We laughed. We cried. But for most of the time the audience in the cinema awwwwwed.
Warning! Spoilers ahead.
Since realistic queer, let alone lesbian representation, in films is rare I was sceptical when I sat down in the cinema to watch Carol, directed by Todd Haynes’ and adapted from Patricia Highsmith’s novel The Price of Salt. But I could not have been more positively surprised.
The film begins with a prologue, which is an, often, overused device that destroys suspense rather than build it. Here, however, it gives the impression that the entire film until the prologue repeats is Therese remembering it, while wistfully staring out of a taxi’s window. Perhaps this is why Haynes’ stunning cinematography often seems to tell the story deliberately through windowpanes.
Therese meets Carol for the first time, when the latter is looking for a Christmas present for her daughter. The doll she wanted is out of stock and Therese suggests a train set. This first subtle hint at defying gender roles was the moment I realized this film was something special.
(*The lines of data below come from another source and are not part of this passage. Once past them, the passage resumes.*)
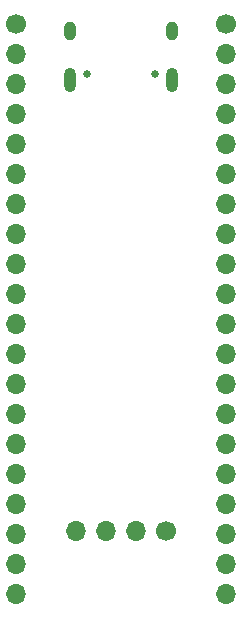
<source format=gbr>
%TF.GenerationSoftware,KiCad,Pcbnew,(6.0.1-0)*%
%TF.CreationDate,2023-04-29T18:30:50+02:00*%
%TF.ProjectId,archimedes,61726368-696d-4656-9465-732e6b696361,rev?*%
%TF.SameCoordinates,Original*%
%TF.FileFunction,Soldermask,Bot*%
%TF.FilePolarity,Negative*%
%FSLAX46Y46*%
G04 Gerber Fmt 4.6, Leading zero omitted, Abs format (unit mm)*
G04 Created by KiCad (PCBNEW (6.0.1-0)) date 2023-04-29 18:30:50*
%MOMM*%
%LPD*%
G01*
G04 APERTURE LIST*
%ADD10O,1.700000X1.700000*%
%ADD11C,1.700000*%
%ADD12C,0.650000*%
%ADD13O,1.000000X2.100000*%
%ADD14O,1.000000X1.600000*%
G04 APERTURE END LIST*
D10*
%TO.C,J4*%
X146690000Y-114345000D03*
X149230000Y-114345000D03*
X151770000Y-114345000D03*
D11*
X154310000Y-114345000D03*
%TD*%
D12*
%TO.C,J1*%
X153390000Y-75600000D03*
X147610000Y-75600000D03*
D13*
X154820000Y-76130000D03*
X146180000Y-76130000D03*
D14*
X146180000Y-71950000D03*
X154820000Y-71950000D03*
%TD*%
D11*
%TO.C,J3*%
X159390000Y-71400000D03*
D10*
X159390000Y-73940000D03*
X159390000Y-76480000D03*
X159390000Y-79020000D03*
X159390000Y-81560000D03*
X159390000Y-84100000D03*
X159390000Y-86640000D03*
X159390000Y-89180000D03*
X159390000Y-91720000D03*
X159390000Y-94260000D03*
X159390000Y-96800000D03*
X159390000Y-99340000D03*
X159390000Y-101880000D03*
X159390000Y-104420000D03*
X159390000Y-106960000D03*
X159390000Y-109500000D03*
X159390000Y-112040000D03*
X159390000Y-114580000D03*
X159390000Y-117120000D03*
X159390000Y-119660000D03*
%TD*%
D11*
%TO.C,J2*%
X141610000Y-71400000D03*
D10*
X141610000Y-73940000D03*
X141610000Y-76480000D03*
X141610000Y-79020000D03*
X141610000Y-81560000D03*
X141610000Y-84100000D03*
X141610000Y-86640000D03*
X141610000Y-89180000D03*
X141610000Y-91720000D03*
X141610000Y-94260000D03*
X141610000Y-96800000D03*
X141610000Y-99340000D03*
X141610000Y-101880000D03*
X141610000Y-104420000D03*
X141610000Y-106960000D03*
X141610000Y-109500000D03*
X141610000Y-112040000D03*
X141610000Y-114580000D03*
X141610000Y-117120000D03*
X141610000Y-119660000D03*
%TD*%
M02*

</source>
Apart from telling a beautiful love story between two women, Carol also offers two stories of female empowerment. The oppression of women is portrayed without making any of the male characters a villain and thereby demonstrates the effects patriarchy has on the female characters’ lives as a system.
Carol has to navigate the social complexity of divorce. This creates backlash about her role as a wife and mother. She sets herself free from this by allowing her ex-husband to have custody of their daughter because she cannot “live against her grain”.
Meanwhile Therese grows from the shy shop girl who doesn’t know what she wants and never says no to a self-confident woman who choses her lovers. While in the beginning Richard insists that he loves her and wants to marry her, which in his eyes means she couldn’t love anyone but him, Therese figures out what it is she really wants. When that moment comes and we reach full circle with the repetition of the prologue, everyone in the cinema wanted to yell at Therese’s friend for interrupting. Carol offers her to move in with her and for the first time in Therese’s life she says no.
Everyone knew there could only be a few minutes left. I myself was preparing for yet another lesbian story that started out beautifully and yet had an unhappy ending. But then Therese’s transformation truly shines through. She leaves her friend’s party and seeks out Carol. As she walks across the room, the entire audience watched with bated breaths, as Carol turns her head and spots her.
There are a few seconds of silence, before the closing credits start rolling and the audience breathed a collective sigh of relief. Carol is a beautifully shot film with a happy ending for two empowered queer women. There is so much more I could be saying about this film, so many more details that could be analysed but for now all I can say is: I need to rewatch it. Again and again.